═════ Data in this exercise

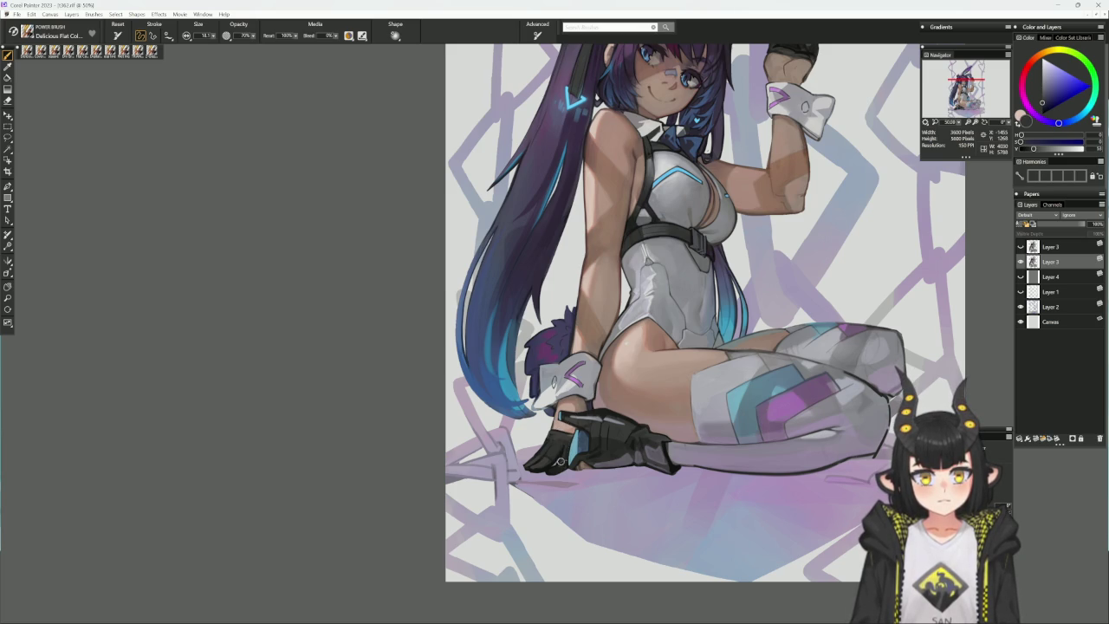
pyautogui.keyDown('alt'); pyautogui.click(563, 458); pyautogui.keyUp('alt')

══════════
═════ Data in this exercise

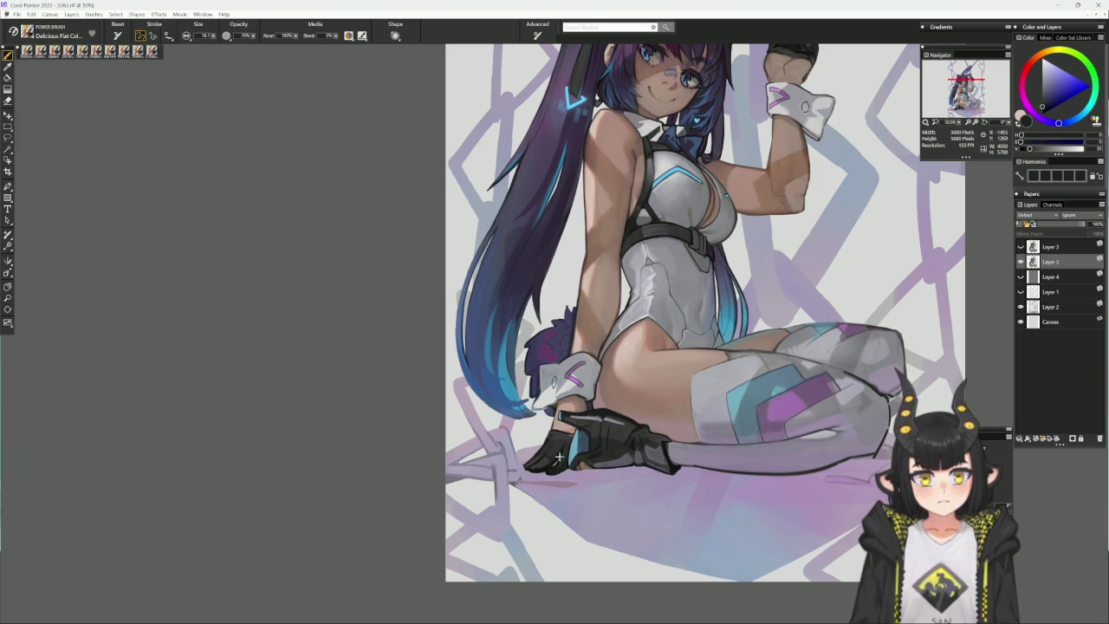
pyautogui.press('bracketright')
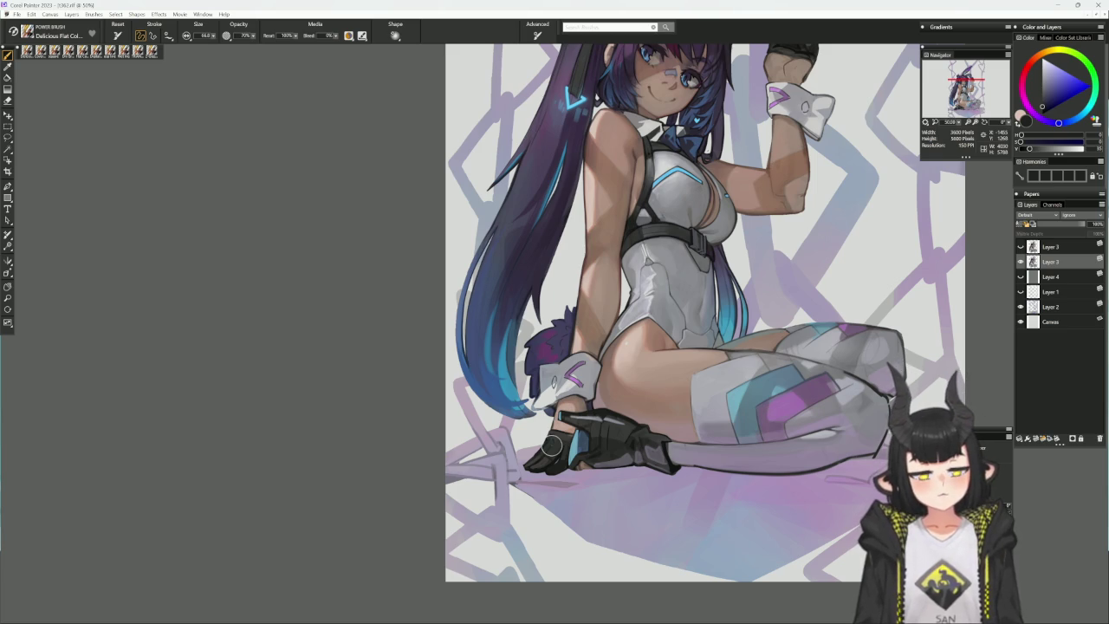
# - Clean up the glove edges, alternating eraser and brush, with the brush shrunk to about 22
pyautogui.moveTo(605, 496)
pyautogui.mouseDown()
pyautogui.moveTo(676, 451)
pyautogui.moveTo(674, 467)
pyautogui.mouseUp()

══════════

● **Requirement**
Transcribe, from the material above, the stretch starting at the line with "pyautogui.press('bracketright')" and ending at the line with "pyautogui.mouseUp()", both included, exactly. Do not carry over pictures.

● **Completed exercise**
pyautogui.press('bracketright')
# - Clean up the glove edges, alternating eraser and brush, with the brush shrunk to about 22
pyautogui.moveTo(605, 496)
pyautogui.mouseDown()
pyautogui.moveTo(676, 451)
pyautogui.moveTo(674, 467)
pyautogui.mouseUp()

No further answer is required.